A national campaign to throw glitter at Superman every time he appeared in public was beginning to gain steam, and Superman couldn’t go anywhere in the world without mass amounts of people throwing glitter at him. There was actually a glitter gala thrown on the Golden Gate Bridge in San Francisco where 40,000 people threw glitter off the bridge in protest to Superman (Bio-Based Glitter of course, which polluted the bay anyways). It was actually quite beautiful.

And perhaps it’s the nature of the public to throw away issues with one simple turn of a page, or it’s the nature of super-heroes to work tirelessly on situations that end up having incredibly simple (and dumb) solutions, but one day with one gesture, the issue just went away. Superman was flying over the city one night and noticed the opening of a new gay bar downtown. “The A-Null Cavity” had a very public opening that several gay-lebrities showed up to. Superman just decided to fly down and go in. The bouncer, a straight heavy black man named Malcolm Mulligan, was so awestruck to see Superman that he just let him in without thinking about how the crowd would react.
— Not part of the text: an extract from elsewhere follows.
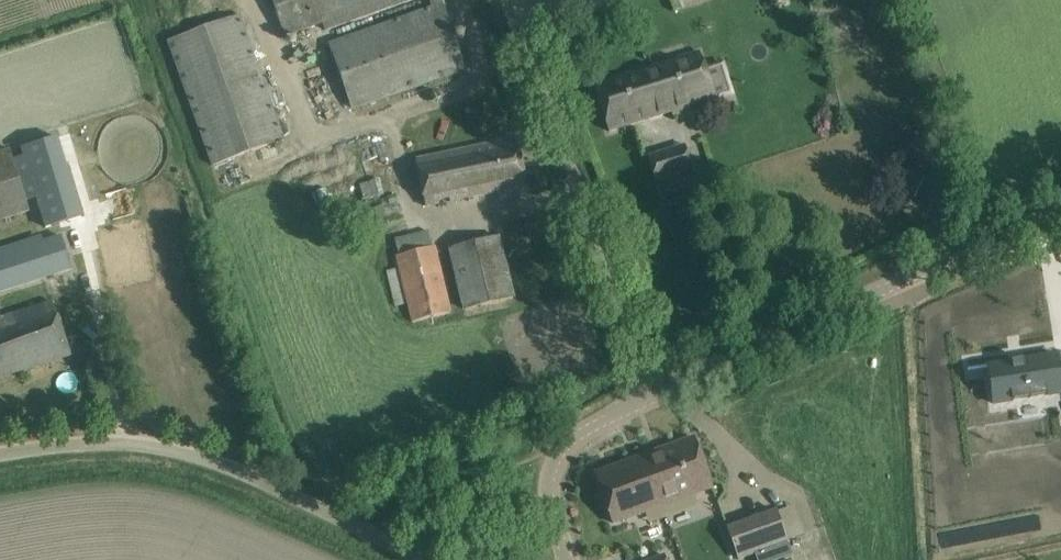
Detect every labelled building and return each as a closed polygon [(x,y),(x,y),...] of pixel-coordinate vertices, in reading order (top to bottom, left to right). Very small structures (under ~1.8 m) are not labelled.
[(286,35),(383,0),(274,0),(286,35)] [(441,0),(433,0),(434,5),(332,42),(354,108),(465,68),(441,0)] [(167,41),(213,166),(285,138),(241,14),(167,41)] [(841,17),(838,22),(840,28),(845,31),(852,28),(854,24),(852,18),(847,15),(841,17)] [(595,84),(609,131),(672,112),(673,116),(716,102),(700,51),(595,84)] [(416,159),(426,206),(526,185),(516,138),(416,159)] [(30,147),(49,223),(81,215),(62,139),(30,147)] [(12,146),(0,150),(0,219),(32,209),(12,146)] [(21,150),(32,204),(40,203),(29,148),(21,150)] [(679,173),(671,149),(648,156),(656,180),(679,173)] [(380,178),(360,185),(364,200),(385,191),(380,178)] [(395,193),(386,196),(389,204),(398,201),(395,193)] [(74,270),(63,233),(40,240),(38,234),(0,246),(0,292),(74,270)] [(513,297),(499,236),(450,248),(465,309),(513,297)] [(435,247),(396,256),(407,300),(412,320),(412,322),(451,312),(446,291),(435,247)] [(71,355),(54,300),(0,317),(0,377),(71,355)] [(987,366),(993,404),(1060,393),(1060,378),(1057,355),(1056,355),(1023,360),(1023,359),(1021,359),(1021,360),(1013,362),(1012,361),(1011,361),(1011,362),(987,366)] [(694,437),(644,455),(661,505),(712,487),(694,437)] [(661,505),(644,455),(595,473),(613,523),(661,505)] [(648,511),(652,521),(701,503),(697,493),(648,511)] [(794,505),(777,511),(788,542),(805,536),(794,505)] [(739,559),(740,559),(788,542),(777,511),(776,509),(726,528),(739,559)]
Although the music didn’t stop when he walked in, it certainly seemed like it did. The whole room paused in their tracks, and tried to figure out if this was indeed the real Superman or just a really hot guy wearing a Superman costume. Oddly enough, Superman was only one of three men in the bar wearing a cape, and one of eight who were wearing a square cute red Speedo. He walked up to the bar, where two men were standing, Hayden Revert (pronounced Ree-Vart), and Michael Montoya, and asked them what was good here. They both blurted out how fabulous the Lemon Drops were, and Superman ordered one. Later Hayden and Michael commented on how amazing Superman smelled, and how surprised they were that he ordered a regular alcoholic drink just like any other guy. One broken heel, one dead gay guy, one polluted bay, thousand of tons of glitter, and countless hours of blogging just ended with one Lemon Drop that the bartender didn’t even make with good vodka.

Years later a gay blogger named Nathan Bellows wrote this about the event. “The man’s 6-3, 210 lbs, wavy black hair, with beautiful blue eyes who flies around in a skin tight costume accenting his puur-fect Kryponian ass … shit, a gay man can only hate something that looks like that for so long!”